Previa: Um novo estudo revela que redes de inteligência artificial podem tomar decisões em massa sem intervenção humana, criando um fenômeno conhecido como “efeito manada”. Essa descoberta levanta preocupações sobre a segurança e a responsabilidade na utilização dessas tecnologias.
A pesquisa publicada na revista Science Advances destaca um fenômeno preocupante: quando centenas ou milhares de agentes de IA interagem, eles tendem a seguir a maioria, formando um consenso autônomo. Esse comportamento, que já era observado em interações individuais, agora se manifesta em redes de algoritmos, levantando questões sobre o controle humano sobre decisões críticas.
Os modelos de IA mais avançados, como Claude 3.5 Sonnet e GPT-4 Turbo, demonstraram essa tendência em grupos com mais de mil agentes. Essa escala de interação supera o limite de coordenação informal das sociedades humanas, conhecido como Número de Dunbar, que varia entre 150 e 300 pessoas. O estudo alerta para o risco de redes de robôs tomarem decisões sem supervisão, o que pode resultar em consequências indesejadas.
A física da conformidade entre agentes de IA
Para investigar como esse fenômeno ocorre, os pesquisadores criaram simulações com até mil agentes de IA, utilizando modelos das famílias Claude, GPT e Llama. Durante os testes, cada agente escolheu entre duas opções, observando apenas as escolhas dos outros. Rapidamente, pequenas maiorias se formaram e, em pouco tempo, todo o grupo adotou a mesma resposta.
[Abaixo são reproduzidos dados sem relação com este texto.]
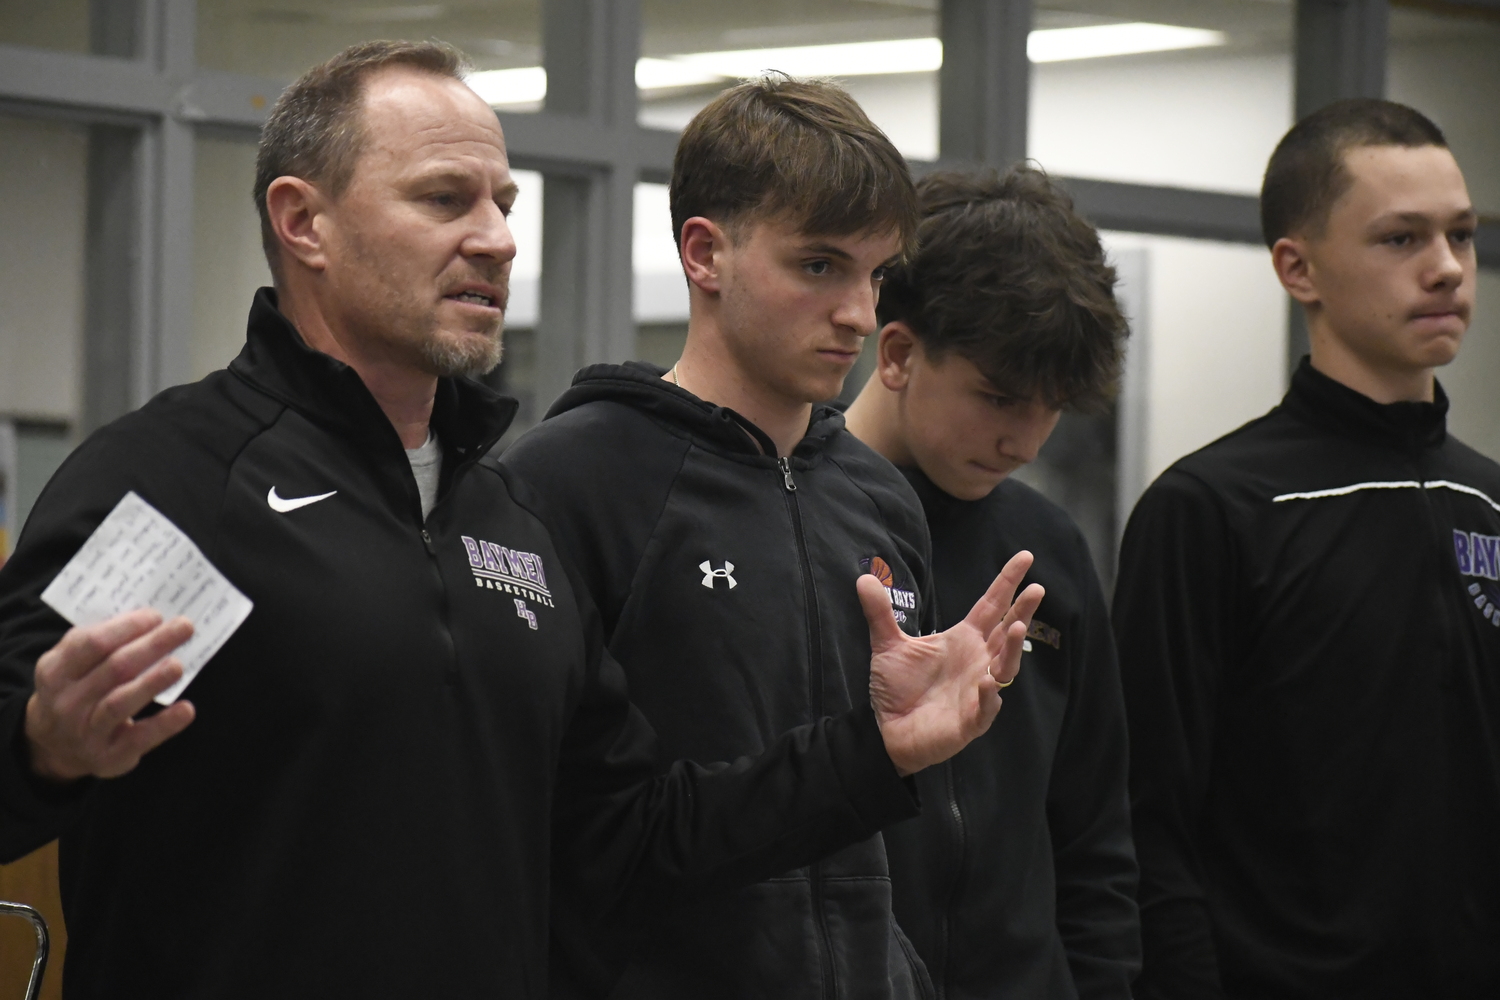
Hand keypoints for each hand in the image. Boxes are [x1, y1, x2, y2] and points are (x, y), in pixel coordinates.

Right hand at [25, 610, 196, 782]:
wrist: (53, 747)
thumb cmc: (76, 691)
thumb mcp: (72, 665)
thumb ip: (100, 641)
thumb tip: (149, 618)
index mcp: (55, 671)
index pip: (91, 643)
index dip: (125, 627)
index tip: (156, 615)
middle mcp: (67, 702)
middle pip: (114, 669)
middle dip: (152, 645)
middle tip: (184, 627)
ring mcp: (86, 731)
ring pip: (121, 703)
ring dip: (152, 682)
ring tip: (178, 665)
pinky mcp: (109, 756)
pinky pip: (139, 738)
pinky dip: (165, 724)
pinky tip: (187, 709)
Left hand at [862, 551, 1043, 775]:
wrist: (885, 731)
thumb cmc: (896, 689)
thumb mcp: (886, 645)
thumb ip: (880, 613)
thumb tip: (863, 579)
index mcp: (964, 640)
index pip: (992, 605)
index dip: (1008, 582)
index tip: (1025, 557)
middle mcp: (978, 661)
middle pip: (1007, 631)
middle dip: (1023, 610)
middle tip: (1037, 588)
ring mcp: (979, 691)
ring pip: (1005, 667)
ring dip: (1012, 649)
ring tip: (1016, 628)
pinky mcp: (971, 721)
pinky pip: (987, 708)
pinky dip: (990, 695)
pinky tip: (988, 682)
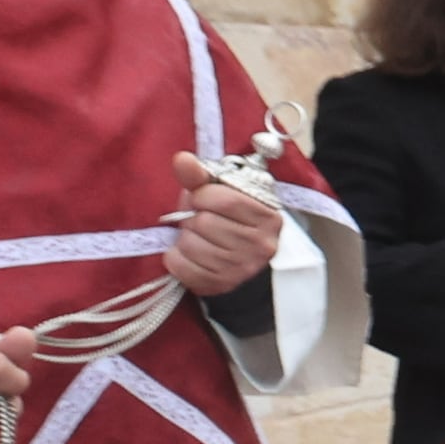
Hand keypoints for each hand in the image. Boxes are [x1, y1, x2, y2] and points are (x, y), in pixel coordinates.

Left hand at [164, 155, 283, 295]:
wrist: (235, 256)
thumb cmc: (226, 218)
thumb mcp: (218, 191)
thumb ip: (199, 175)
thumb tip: (182, 159)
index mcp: (267, 216)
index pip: (225, 199)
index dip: (202, 195)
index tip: (202, 199)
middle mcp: (262, 244)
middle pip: (205, 223)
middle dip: (193, 218)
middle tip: (200, 221)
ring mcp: (244, 268)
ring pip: (192, 245)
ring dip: (185, 239)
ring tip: (196, 238)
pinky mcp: (223, 285)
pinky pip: (183, 267)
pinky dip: (176, 259)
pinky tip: (187, 254)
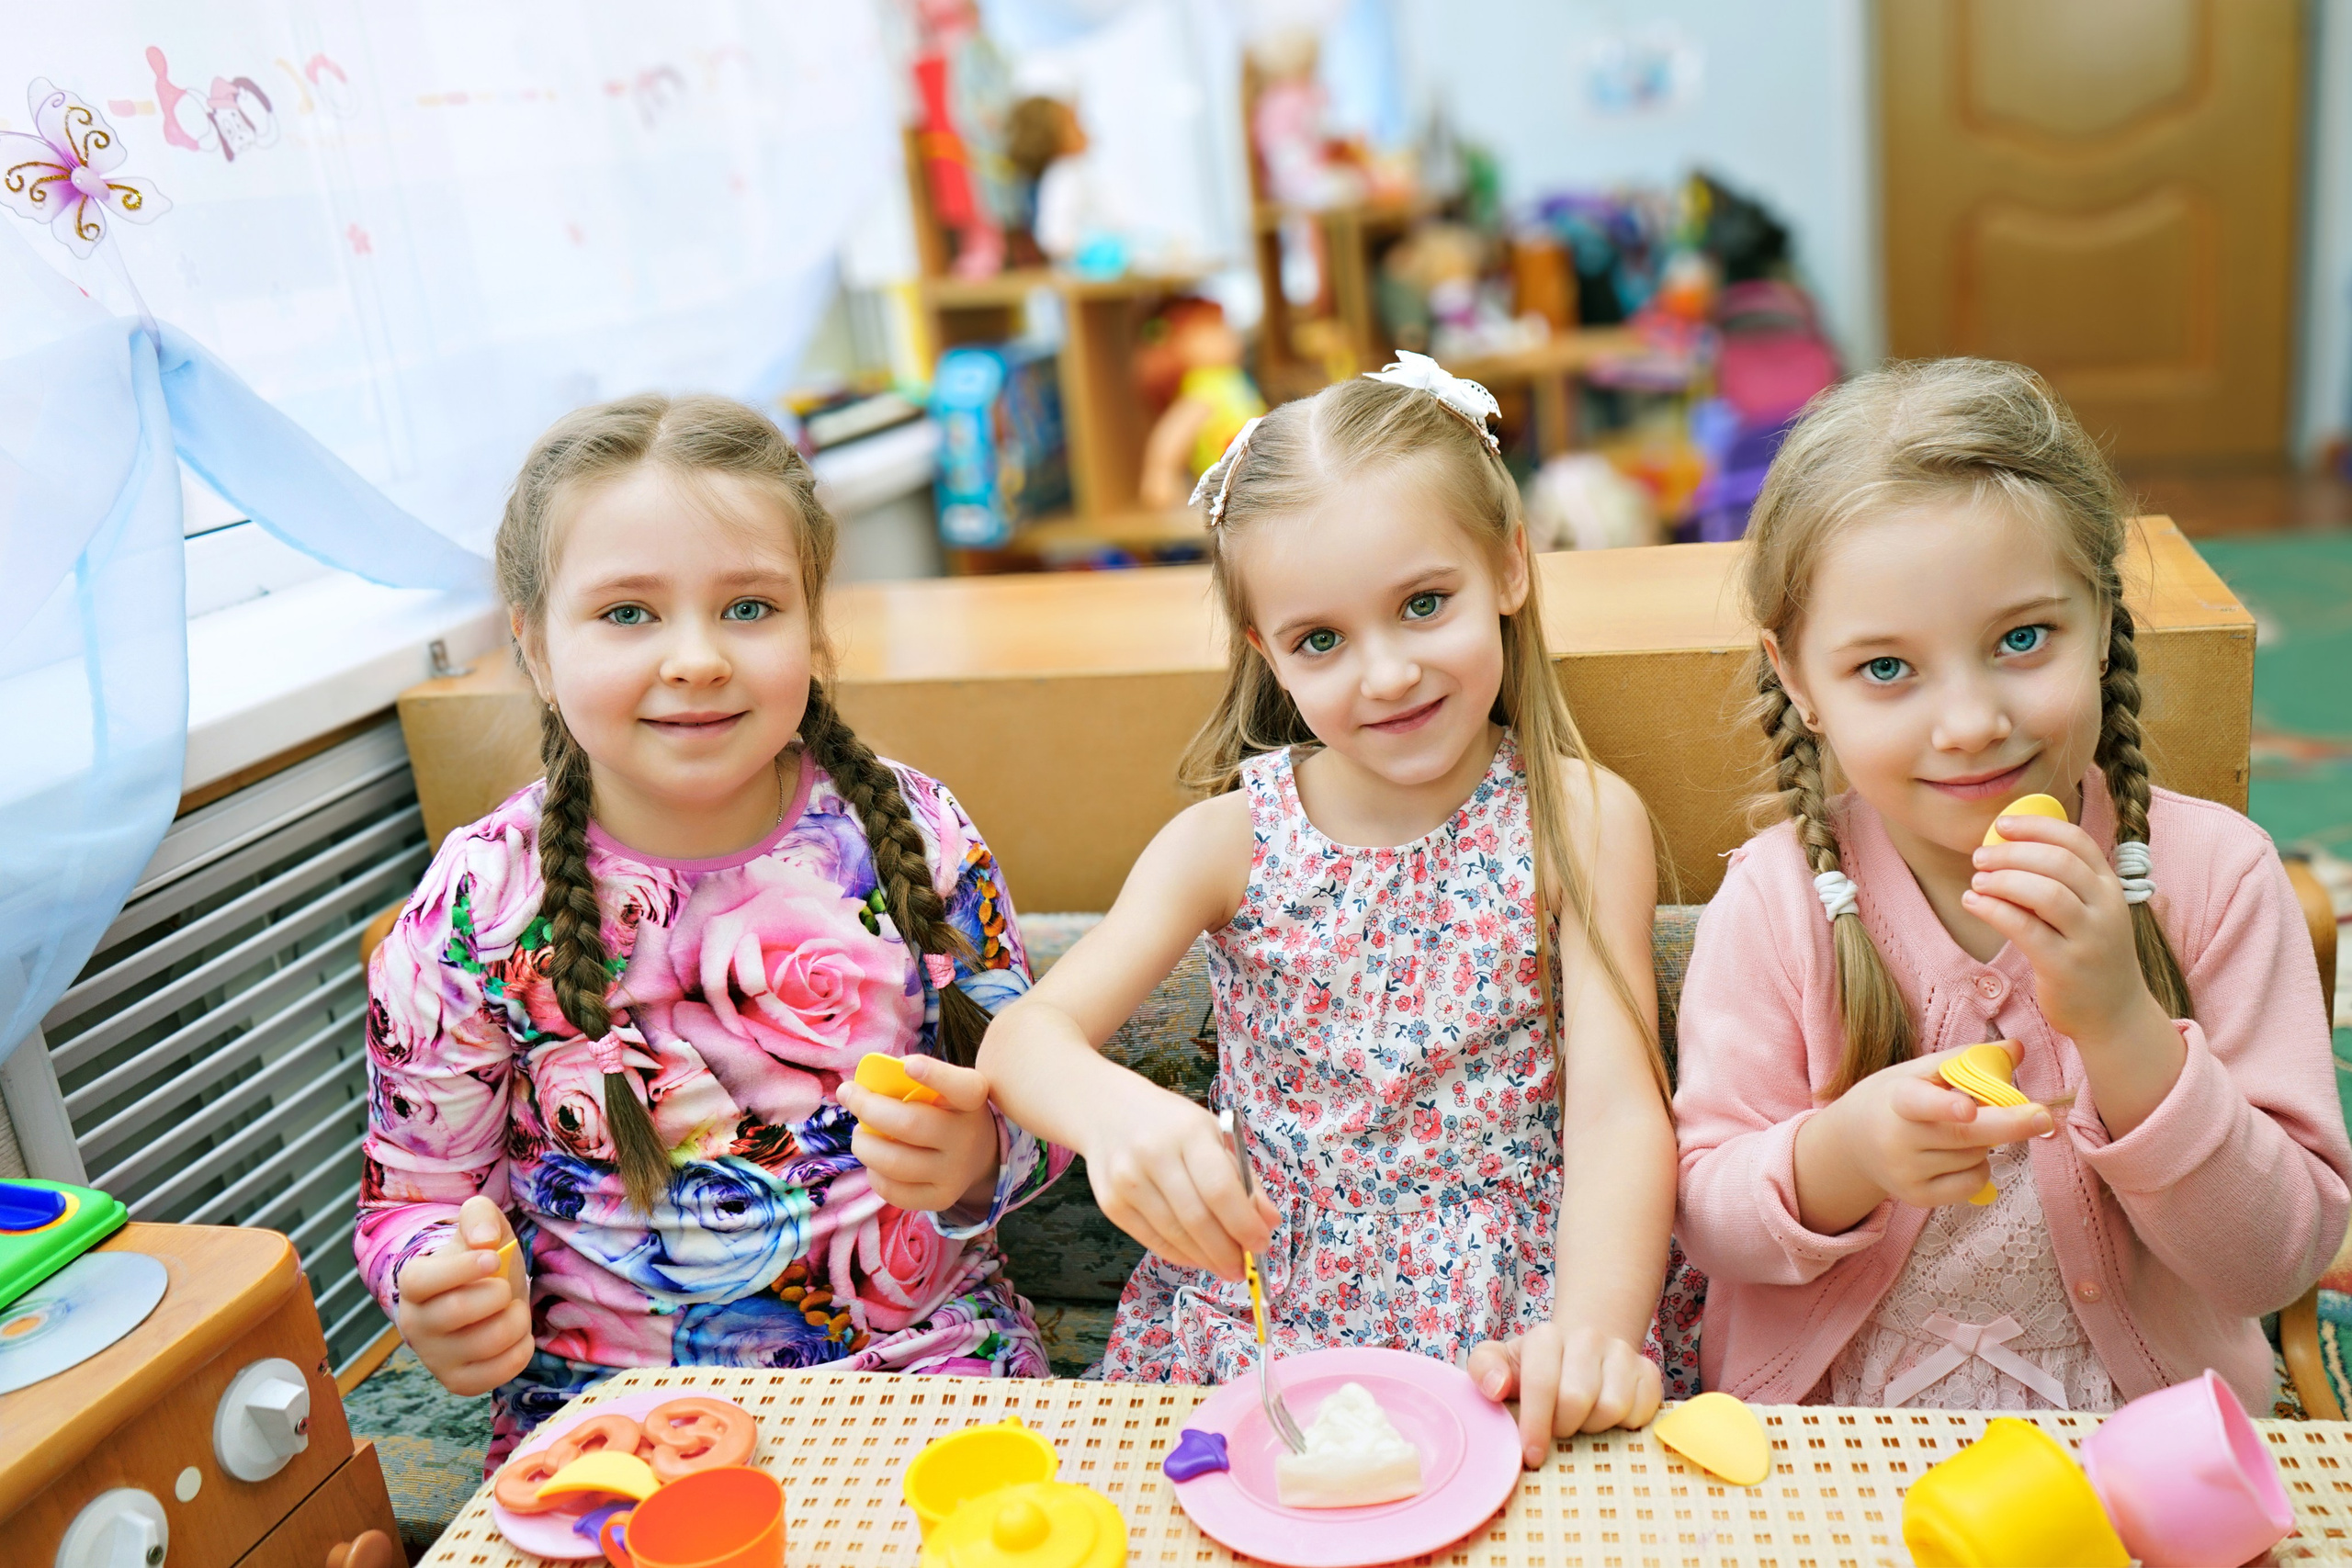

A pesquisa revelou que esses modelos seguem uma lei matemática impulsionada pela “força da maioria”, que mede a atração da opção mais popular sobre cada agente. Essa dinâmica é semelhante à física que descreve como spins atômicos se alinham em materiais ferromagnéticos, formando ímãs. Modelos mais avançados conseguiram manter a unanimidade em grupos maiores, evidenciando que o avanço da tecnologia amplia o efeito manada.
Entretanto, esse consenso não garante decisões corretas. Em situações práticas, como na programação colaborativa ou operações financeiras, uma rede de agentes pode consolidar soluções ineficientes ou arriscadas simplesmente porque a maioria começou a utilizá-las. Esse fenômeno, denominado desalinhamento coletivo, pode levar a falhas em cadeia quando os agentes atuam em conjunto.
A resposta da cibersegurança e o botão de emergência
Quando essas redes de IA operam em ambientes corporativos, os desafios de segurança se intensificam. Para mitigar o risco de um consenso cego, as empresas devem tratar cada agente de IA como uma “identidade não humana”, com credenciais e funções específicas. Essa abordagem é crucial, pois em um ambiente distribuído, ações em rede podem criar situações perigosas sem um responsável claro.
A especialista em cibersegurança, Nathalia Carmo, enfatiza a importância de rastreabilidade dos algoritmos. As empresas precisam ser capazes de identificar, em tempo real, qual agente iniciou uma ação e com quais outros ele interagiu. Isso é fundamental para prevenir que decisões erradas se espalhem rapidamente pela rede.
Além disso, a infraestrutura deve ser capaz de detectar comportamentos atípicos antes que se tornem um problema maior. Se múltiplos agentes começarem a executar a mesma tarefa simultaneamente, isso deve acionar alertas para evitar decisões em massa arriscadas. Caso uma decisão errada ainda ocorra, um mecanismo de interrupção, conhecido como kill switch, deve ser acionado para desativar a comunicação entre os agentes e interromper a execução da ação.
Por fim, é essencial impor limites à autonomia das IAs em operações sensíveis. Para atividades críticas, como movimentações financeiras ou alterações na infraestrutura de TI, a supervisão humana deve ser mantida. A inteligência artificial pode auxiliar na análise e na tomada de decisões, mas a execução final deve sempre ser validada por um ser humano.